The union said the risk was exacerbated by workers not being evacuated immediately at the time.
The incident sparked an investigation by the Resources Regulator, which issued South32 – Illawarra Metallurgical Coal’s owner and mine operator – a prohibition notice the following day.
The prohibition notice, which halted production activities and “required the immediate withdrawal of workers”, was later revised to allow a limited number of staff underground to perform essential duties, before it was lifted on November 4.
South32 was ordered to review its risk control measures and has since put systems in place at the mine to manage risks associated with methane gas and ventilation.
The systems included a new withdrawal trigger action response plan (TARP), which provides real-time monitoring of gas to ensure workers are withdrawn from all parts of the mine in the event of ventilation failures and methane.
During the most-recent fan failure, all employees were moved from underground parts of the mine to the surface “due to the increased risk of rising methane gas levels”, a Resources Regulator spokeswoman said.
The spokeswoman said the removal of workers was consistent with the regulator’s previous directions and in accordance with the TARP.

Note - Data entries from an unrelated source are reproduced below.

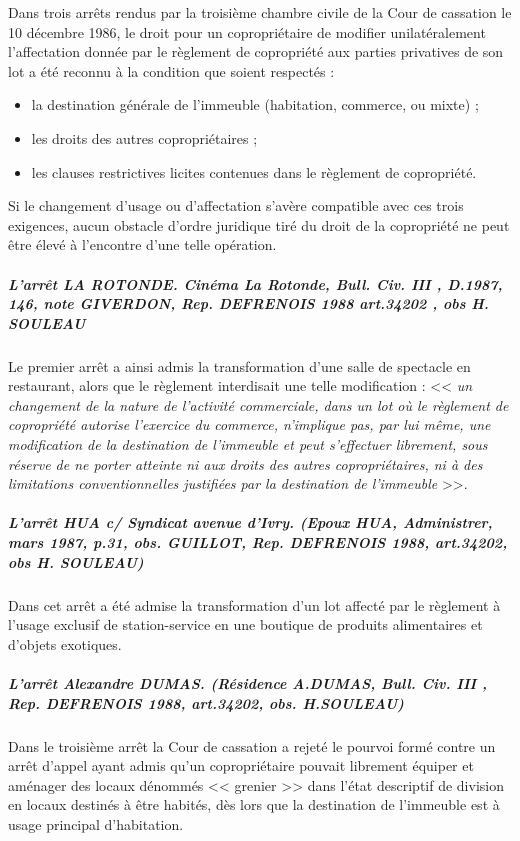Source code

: 				Dans trois arrêts rendus par la troisième chambre civile de la Cour de cassation le 10 décembre 1986, le droit pour un copropriétaire de modifier unilatéralement l'affectation donnée par le règlement de copropriété aux parties privatives de son lot a été reconnu à la condition que soient respectés :
				\begin{itemize}
					\item la destination générale de l'immeuble (habitation, commerce, ou mixte) ;
					\item les droits des autres copropriétaires ;
					\item les clauses restrictives licites contenues dans le règlement de copropriété.
				\end{itemize}
				
				Si le changement d'usage ou d'affectation s'avère compatible avec ces trois exigences, aucun obstacle d'ordre juridique tiré du droit de la copropriété ne peut être élevé à l'encontre d'une telle opération.
				
				\subparagraph{L'arrêt LA ROTONDE. Cinéma La Rotonde, Bull. Civ. III , D.1987, 146, note GIVERDON, Rep. DEFRENOIS 1988 art.34202 , obs H. SOULEAU}
				
				Le premier arrêt a ainsi admis la transformation d'une salle de spectacle en restaurant, alors que le règlement interdisait une telle modification : << {\itshape un changement de la nature de l'activité commerciale, dans un lot où le règlement de copropriété autorise l'exercice du commerce, n'implique pas, par lui même, une modification de la destination de l'immeuble et peut s'effectuer librement, sous réserve de ne porter atteinte ni aux droits des autres copropriétaires, ni à des limitations conventionnelles justifiées par la destination de l'immeuble }>>.
				
				\subparagraph{L'arrêt HUA c/ Syndicat avenue d'Ivry. (Epoux HUA, Administrer, mars 1987, p.31, obs. GUILLOT, Rep. DEFRENOIS 1988, art.34202, obs H. SOULEAU)}
				
				Dans cet arrêt a été admise la transformation d'un lot affecté par le règlement à l'usage exclusif de station-service en une boutique de produits alimentaires et d'objets exotiques.
				
				\subparagraph{L'arrêt Alexandre DUMAS. (Résidence A.DUMAS, Bull. Civ. III , Rep. DEFRENOIS 1988, art.34202, obs. H.SOULEAU)}
				
				Dans le troisième arrêt la Cour de cassation a rejeté le pourvoi formé contre un arrêt d'appel ayant admis qu'un copropriétaire pouvait librement équiper et aménager des locaux dénommés << grenier >> dans l'état descriptif de division en locaux destinés à être habités, dès lors que la destination de l'immeuble est à usage principal d'habitation.
			
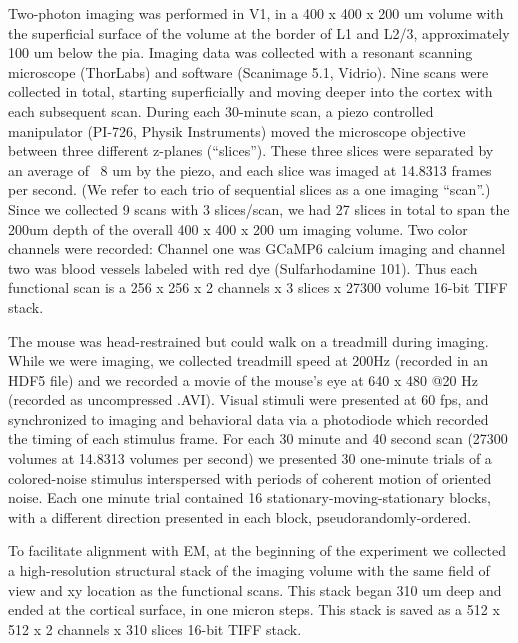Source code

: \documentclass[10pt,letterpaper]{article}
\begin{document}
{

Two-photon imaging was performed in V1, in a 400 x 400 x 200 um volume with the superficial surface of the volume at the border of L1 and L2/3, approximately 100 um below the pia. Imaging data was collected with a resonant scanning microscope (ThorLabs) and software (Scanimage 5.1, Vidrio). Nine scans were collected in total, starting superficially and moving deeper into the cortex with each subsequent scan. During each 30-minute scan, a piezo controlled manipulator (PI-726, Physik Instruments) moved the microscope objective between three different z-planes (“slices”). These three slices were separated by an average of ~8 um  by the piezo, and each slice was imaged at 14.8313 frames per second. (We refer to each trio of sequential slices as a one imaging ``scan”.) Since we collected 9 scans with 3 slices/scan, we had 27 slices in total to span the 200um depth of the overall 400 x 400 x 200 um imaging volume. Two color channels were recorded: Channel one was GCaMP6 calcium imaging and channel two was blood vessels labeled with red dye (Sulfarhodamine 101). Thus each functional scan is a 256 x 256 x 2 channels x 3 slices x 27300 volume 16-bit TIFF stack. 

The mouse was head-restrained but could walk on a treadmill during imaging. While we were imaging, we collected treadmill speed at 200Hz (recorded in an HDF5 file) and we recorded a movie of the mouse’s eye at 640 x 480 @20 Hz (recorded as uncompressed .AVI). Visual stimuli were presented at 60 fps, and synchronized to imaging and behavioral data via a photodiode which recorded the timing of each stimulus frame. For each 30 minute and 40 second scan (27300 volumes at 14.8313 volumes per second) we presented 30 one-minute trials of a colored-noise stimulus \citep{niell_highly_2008} interspersed with periods of coherent motion of oriented noise. Each one minute trial contained 16 stationary-moving-stationary blocks, with a different direction presented in each block, pseudorandomly-ordered. 

To facilitate alignment with EM, at the beginning of the experiment we collected a high-resolution structural stack of the imaging volume with the same field of view and xy location as the functional scans. This stack began 310 um deep and ended at the cortical surface, in one micron steps. This stack is saved as a 512 x 512 x 2 channels x 310 slices 16-bit TIFF stack. 


}
\end{document}
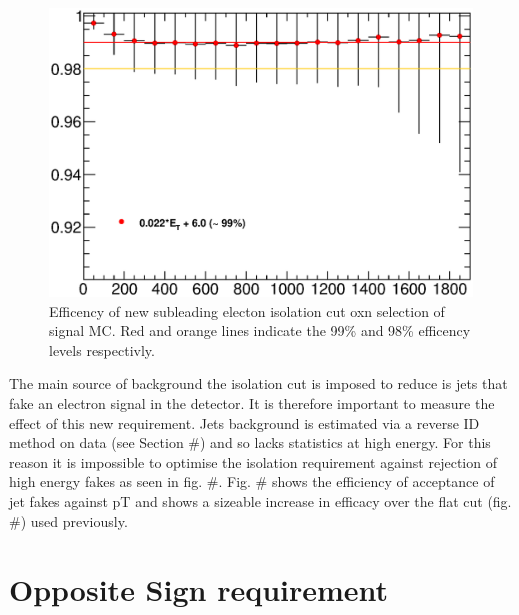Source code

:    \begin{figure}[h]
      \begin{center}
      \includegraphics[scale=0.6]{images/C5_sub_iso_efficiency.eps}
      \end{center}
   \caption{Efficency of new subleading electon isolation cut oxn selection of signal MC. Red and orange lines indicate the 99\% and 98\% efficency levels respectivly.}
   \label{fig:C5_sub_iso_efficiency}
   \end{figure}

The main source of background the isolation cut is imposed to reduce is jets that fake an electron signal in the detector. It is therefore important to measure the effect of this new requirement. Jets background is estimated via a reverse ID method on data (see Section \#) and so lacks statistics at high energy. For this reason it is impossible to optimise the isolation requirement against rejection of high energy fakes as seen in fig. \#. Fig. \# shows the efficiency of acceptance of jet fakes against pT and shows a sizeable increase in efficacy over the flat cut (fig. \#) used previously. 



\section{Opposite Sign requirement}

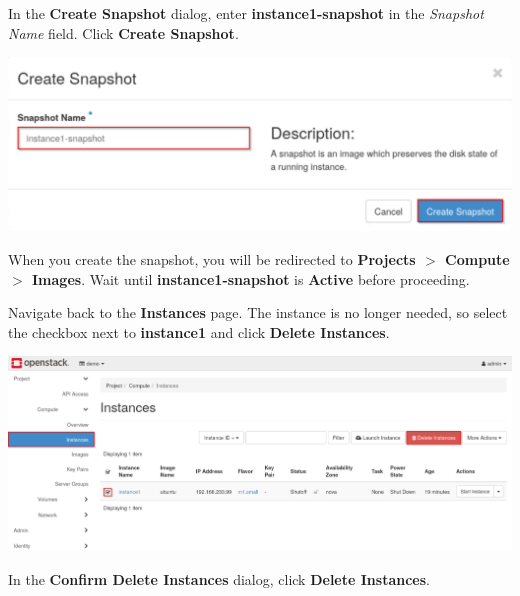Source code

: \documentclass[letterpaper, 12pt]{article}
\begin{document}
\begin{enumerate}
    \begin{labstep}
        In the \textbf{Create Snapshot} dialog, enter \textbf{instance1-snapshot} in the \textit{Snapshot Name} field.
        Click \textbf{Create Snapshot}.

        \begin{center}
            \includegraphics[width=\linewidth]{images/part1/step14.png}
        \end{center}
    \end{labstep}

    \begin{stopbox}
        When you create the snapshot, you will be redirected to \textbf{Projects $>$ Compute $>$ Images}.
        Wait until \textbf{instance1-snapshot} is \textbf{Active} before proceeding.
    \end{stopbox}

    \begin{labstep}
        Navigate back to the \textbf{Instances} page.
        The instance is no longer needed, so select the checkbox next to \textbf{instance1} and click \textbf{Delete Instances}.

        \begin{center}
            \includegraphics[width=\linewidth]{images/part1/step15.png}
        \end{center}
    \end{labstep}

    \begin{labstep}
        In the \textbf{Confirm Delete Instances} dialog, click \textbf{Delete Instances}.


\end{labstep}
\end{enumerate}
\end{document}
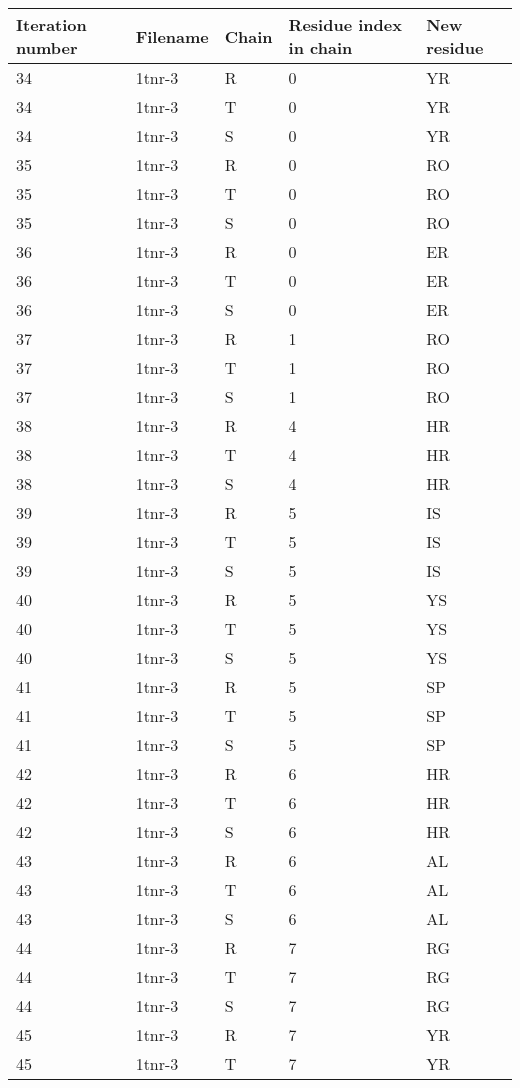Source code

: \begin{longtable}[l]{l|l|l|l|l}
	Iteration number & Filename & Chain & Residue index in chain & New residue\\ \hline
	34 & 1tnr-3 & R & 0 & YR \\
	34 & 1tnr-3 & T & 0 & YR \\
	34 & 1tnr-3 & S & 0 & YR \\
	35 & 1tnr-3 & R & 0 & RO \\
	35 & 1tnr-3 & T & 0 & RO \\
	35 & 1tnr-3 & S & 0 & RO \\
	36 & 1tnr-3 & R & 0 & ER \\
	36 & 1tnr-3 & T & 0 & ER \\
	36 & 1tnr-3 & S & 0 & ER \\
	37 & 1tnr-3 & R & 1 & RO \\
	37 & 1tnr-3 & T & 1 & RO \\
	37 & 1tnr-3 & S & 1 & RO \\
	38 & 1tnr-3 & R & 4 & HR \\
	38 & 1tnr-3 & T & 4 & HR \\
	38 & 1tnr-3 & S & 4 & HR \\
	39 & 1tnr-3 & R & 5 & IS \\
	39 & 1tnr-3 & T & 5 & IS \\
	39 & 1tnr-3 & S & 5 & IS \\
	40 & 1tnr-3 & R & 5 & YS \\
	40 & 1tnr-3 & T & 5 & YS \\
	40 & 1tnr-3 & S & 5 & YS \\
	41 & 1tnr-3 & R & 5 & SP \\
	41 & 1tnr-3 & T & 5 & SP \\
	41 & 1tnr-3 & S & 5 & SP \\
	42 & 1tnr-3 & R & 6 & HR \\
	42 & 1tnr-3 & T & 6 & HR \\
	42 & 1tnr-3 & S & 6 & HR \\
	43 & 1tnr-3 & R & 6 & AL \\
	43 & 1tnr-3 & T & 6 & AL \\
	43 & 1tnr-3 & S & 6 & AL \\
	44 & 1tnr-3 & R & 7 & RG \\
	44 & 1tnr-3 & T & 7 & RG \\
	44 & 1tnr-3 & S & 7 & RG \\
	45 & 1tnr-3 & R & 7 & YR \\
	45 & 1tnr-3 & T & 7 & YR \\

\end{longtable}
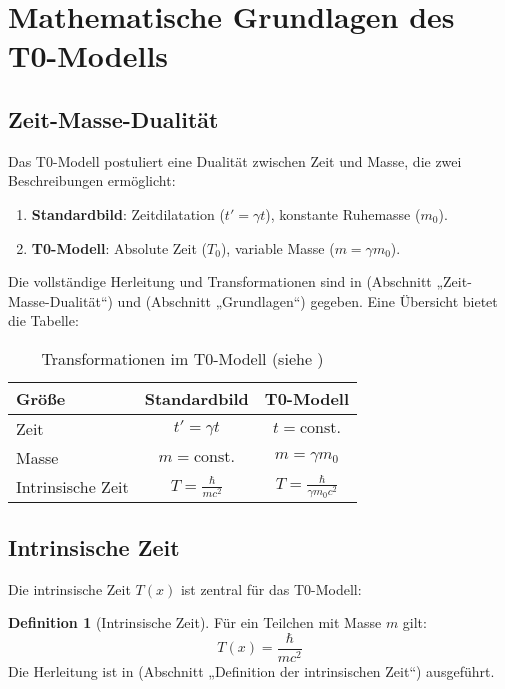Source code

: \documentclass[a4paper,12pt]{article}
\theoremstyle{definition}
\newtheorem{definition}{Definition}[theorem]
\theoremstyle{remark}
\newcommand{\Tfield}{T(x)} %
\begin{document}
	\section{Mathematische Grundlagen des T0-Modells}
	
	\subsection{Zeit-Masse-Dualität}
	
	Das T0-Modell postuliert eine Dualität zwischen Zeit und Masse, die zwei Beschreibungen ermöglicht:
	\begin{enumerate}
		\item \textbf{Standardbild}: Zeitdilatation (\(t' = \gamma t\)), konstante Ruhemasse (\(m_0\)).
		\item \textbf{T0-Modell}: Absolute Zeit (\(T_0\)), variable Masse (\(m = \gamma m_0\)).
	\end{enumerate}
	Die vollständige Herleitung und Transformationen sind in \cite{pascher_params_2025} (Abschnitt „Zeit-Masse-Dualität“) und \cite{pascher_galaxies_2025} (Abschnitt „Grundlagen“) gegeben. Eine Übersicht bietet die Tabelle:
	
	\begin{table}[h]
		\centering
		\begin{tabular}{|l|c|c|}
			\hline
			\textbf{Größe} & \textbf{Standardbild} & \textbf{T0-Modell} \\
			\hline
			Zeit & \(t' = \gamma t\) & \(t = \text{const.}\) \\
			Masse & \(m = \text{const.}\) & \(m = \gamma m_0\) \\
			Intrinsische Zeit & \(T = \frac{\hbar}{m c^2}\) & \(T = \frac{\hbar}{\gamma m_0 c^2}\) \\
			\hline
		\end{tabular}
		\caption{Transformationen im T0-Modell (siehe \cite{pascher_params_2025})}
	\end{table}
	
	\subsection{Intrinsische Zeit}
	
	Die intrinsische Zeit \(\Tfield\) ist zentral für das T0-Modell:
	
	\begin{definition}[Intrinsische Zeit]
		Für ein Teilchen mit Masse \(m\) gilt:
		\begin{equation}
			\Tfield = \frac{\hbar}{m c^2}
		\end{equation}
		Die Herleitung ist in \cite{pascher_params_2025} (Abschnitt „Definition der intrinsischen Zeit“) ausgeführt.
	\end{definition}
	
\end{document}
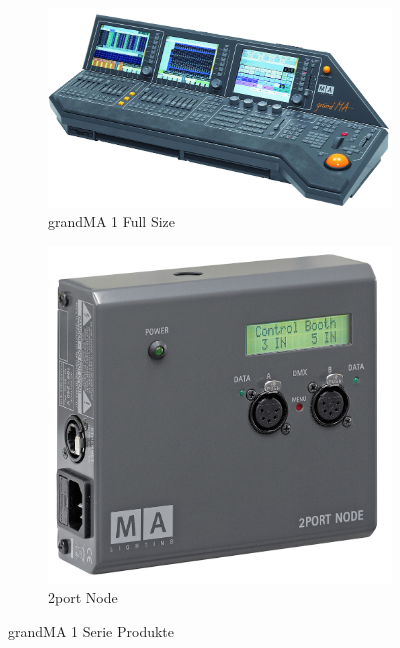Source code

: \documentclass[11pt]{scrartcl}
\begin{document}
\begin{figure}[H]
    \centering
    \begin{subfigure}[b]{0.45\textwidth}
        \includegraphics[width=\textwidth]{images/grandMA_1.png}
        \caption{grandMA 1 Full Size}
    \end{subfigure}
    \hfill 
    \begin{subfigure}[b]{0.25\textwidth}
        \includegraphics[width=\textwidth]{images/MA_2Port_Node_onPC_13019x.png}
        \caption{2port Node}
    \end{subfigure}
    \caption{grandMA 1 Serie Produkte}\label{fig:gma1}
\end{figure}
\end{document}
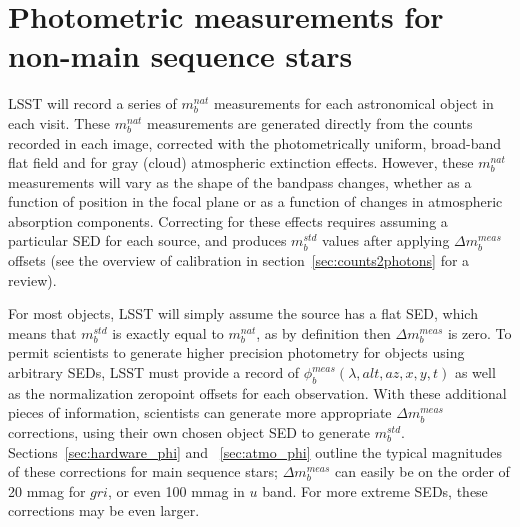 \documentclass[12pt,preprint]{aastex}
\begin{document}
%  
%


\section{Photometric measurements for non-main sequence stars}
\label{sec:photo_better}

LSST will record a series of $m_b^{nat}$ measurements for each
astronomical object in each visit. These $m_b^{nat}$ measurements are
generated directly from the counts recorded in each image, corrected
with the photometrically uniform, broad-band flat field and for gray
(cloud) atmospheric extinction effects. However, these $m_b^{nat}$
measurements will vary as the shape of the bandpass changes, whether
as a function of position in the focal plane or as a function of
changes in atmospheric absorption components. Correcting for these
effects requires assuming a particular SED for each source, and
produces $m_b^{std}$ values after applying $\Delta m_b^{meas}$ offsets
(see the overview of calibration in section~\ref{sec:counts2photons}
for a review).

For most objects, LSST will simply assume the source has a flat SED,
which means that $m_b^{std}$ is exactly equal to $m_b^{nat}$, as by
definition then $\Delta m_b^{meas}$ is zero. To permit scientists to
generate higher precision photometry for objects using arbitrary SEDs,
LSST must provide a record of $\phi_b^{meas}(\lambda,alt,az,x,y,t)$ as
well as the normalization zeropoint offsets for each observation. With
these additional pieces of information, scientists can generate more
appropriate $\Delta m_b^{meas}$ corrections, using their own chosen
object SED to generate $m_b^{std}$. Sections~\ref{sec:hardware_phi}
and ~\ref{sec:atmo_phi} outline the typical magnitudes of these
corrections for main sequence stars; $\Delta m_b^{meas}$ can easily be
on the order of 20 mmag for $gri$, or even 100 mmag in $u$ band. For
more extreme SEDs, these corrections may be even larger.
\end{document}
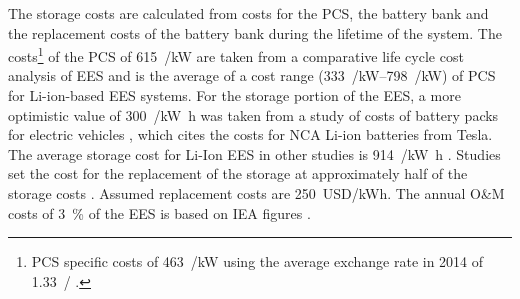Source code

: 
The storage costs are calculated from costs for the PCS, the battery bank and the replacement costs of the battery bank during the lifetime of the system. The costs\footnote{PCS specific costs of \SI{463}{\eur/\kilo\watt} \cite{Zakeri2015} using the average exchange rate in 2014 of \SI{1.33}{\usd/\eur} \cite{StatistaGmbH2015}.} of the PCS of \SI{615}{\usd/\kilo\watt} are taken from a comparative life cycle cost analysis of EES \cite{Zakeri2015} and is the average of a cost range (\SIrange{333}{798}{\usd/\kilo\watt}) of PCS for Li-ion-based EES systems. For the storage portion of the EES, a more optimistic value of \SI{300}{\usd/\kilo\watt\hour} was taken from a study of costs of battery packs for electric vehicles \cite{Nykvist2015}, which cites the costs for NCA Li-ion batteries from Tesla. The average storage cost for Li-Ion EES in other studies is \SI{914}{\usd/\kilo\watt\hour} \cite{Zakeri2015}. Studies set the cost for the replacement of the storage at approximately half of the storage costs \cite{Zakeri2015}. Assumed replacement costs are \SI{250}{USD/kWh}. The annual O\&M costs of \SI{3}{\percent} of the EES is based on IEA figures \cite{IEA2014c}.

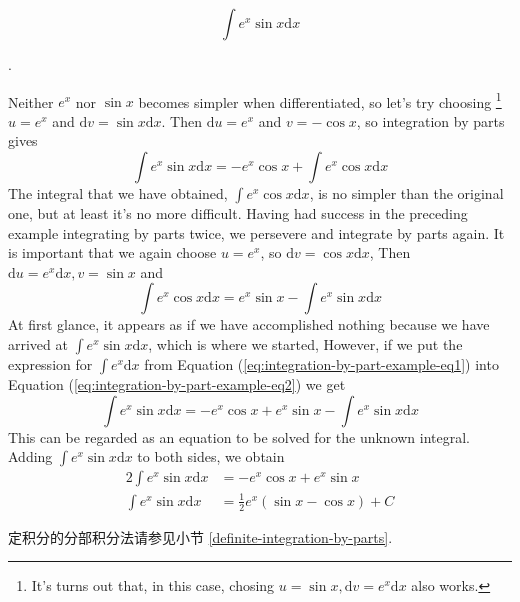 \begin{example}
    \[
        \int e^x \sin x \mathrm dx
    \]

    \cite[page 488]{stewart}.

    Neither $e^x$ nor $\sin x$ becomes simpler when differentiated,
    so let's try choosing
    \footnote{It's turns out that, in this case, chosing $u = \sin x, \mathrm dv = e^x \mathrm dx$ also works.}
    $u = e^x$ and $\mathrm dv = \sin x \mathrm dx$. 
    Then $\mathrm du = e^x$ and $v = -\cos x$, so integration by parts gives
    \begin{equation}
        \label{eq:integration-by-part-example-eq2}
        \int e^x \sin x\mathrm dx = -e^x \cos x + \int e^x \cos x \mathrm dx
    \end{equation}
    The integral that we have obtained, $\int e^x \cos x \mathrm dx$, 
    is no simpler than the original one, but at least it's no more difficult.
     Having had success in the preceding example integrating
    by parts twice, we persevere and integrate by parts again. It is important that we again
    choose $u = e^x$, so $\mathrm dv = \cos x \mathrm dx$, 
    Then $\mathrm du = e^x \mathrm dx, v = \sin x$ and
    \begin{equation}
        \label{eq:integration-by-part-example-eq1}
        \int e^x \cos x \mathrm dx = e^x \sin x - \int e^x \sin x \mathrm dx
    \end{equation}
    At first glance, it appears as if we have accomplished nothing because we have arrived
    at $\int e^x \sin x \mathrm dx$, which is where we started, 
    However, if we put the expression for $\int e^x \mathrm dx$ 
    from Equation (\ref{eq:integration-by-part-example-eq1}) 
    into Equation (\ref{eq:integration-by-part-example-eq2}) 
    we get
    \begin{equation*}
        \int e^x \sin x \mathrm dx = -e^x \cos x + e^x \sin x - \int e^x \sin x \mathrm dx 
    \end{equation*}
    This can be regarded as an equation to be solved for the unknown integral. Adding
    $\int e^x \sin x\mathrm dx$ to both sides, we obtain
    \begin{align*}
        2 \int e^x \sin x \mathrm dx &= -e^x \cos x + e^x \sin x  \\
        \int e^x \sin x \mathrm dx &= \frac{1}{2} e^x (\sin x - \cos x) + C
    \end{align*}
\end{example}

定积分的分部积分法请参见小节 \ref{definite-integration-by-parts}.

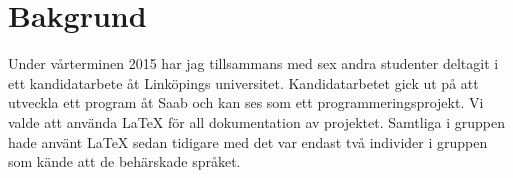 \section{Bakgrund}
Under vårterminen 2015 har jag tillsammans med sex andra studenter deltagit i ett kandidatarbete åt Linköpings universitet. Kandidatarbetet gick ut på att utveckla ett program åt Saab och kan ses som ett programmeringsprojekt. Vi valde att använda {\LaTeX} för all dokumentation av projektet. Samtliga i gruppen hade använt {\LaTeX} sedan tidigare med det var endast två individer i gruppen som kände att de behärskade språket.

“The mine was able to restore the operation of the fans and did not experience any gas exceedances,” she said.
The Mercury’s coverage of the October incident brought back memories of the 1979 Appin mine disaster for Paul Garrity.
Mr Garrity’s father, Francis, was one of 14 miners killed after an explosion in a remote tunnel of the mine, which was ignited by a rush of methane.
The 53-year-old remembers the incident – which happened about 11pm on July 24, 1979 – like it was last night.
“We don’t want this [a disaster] to happen again,” he told the Mercury.
“It’s just upsetting to keep hearing these stories. We want these gentlemen to come home to their wives and their kids.”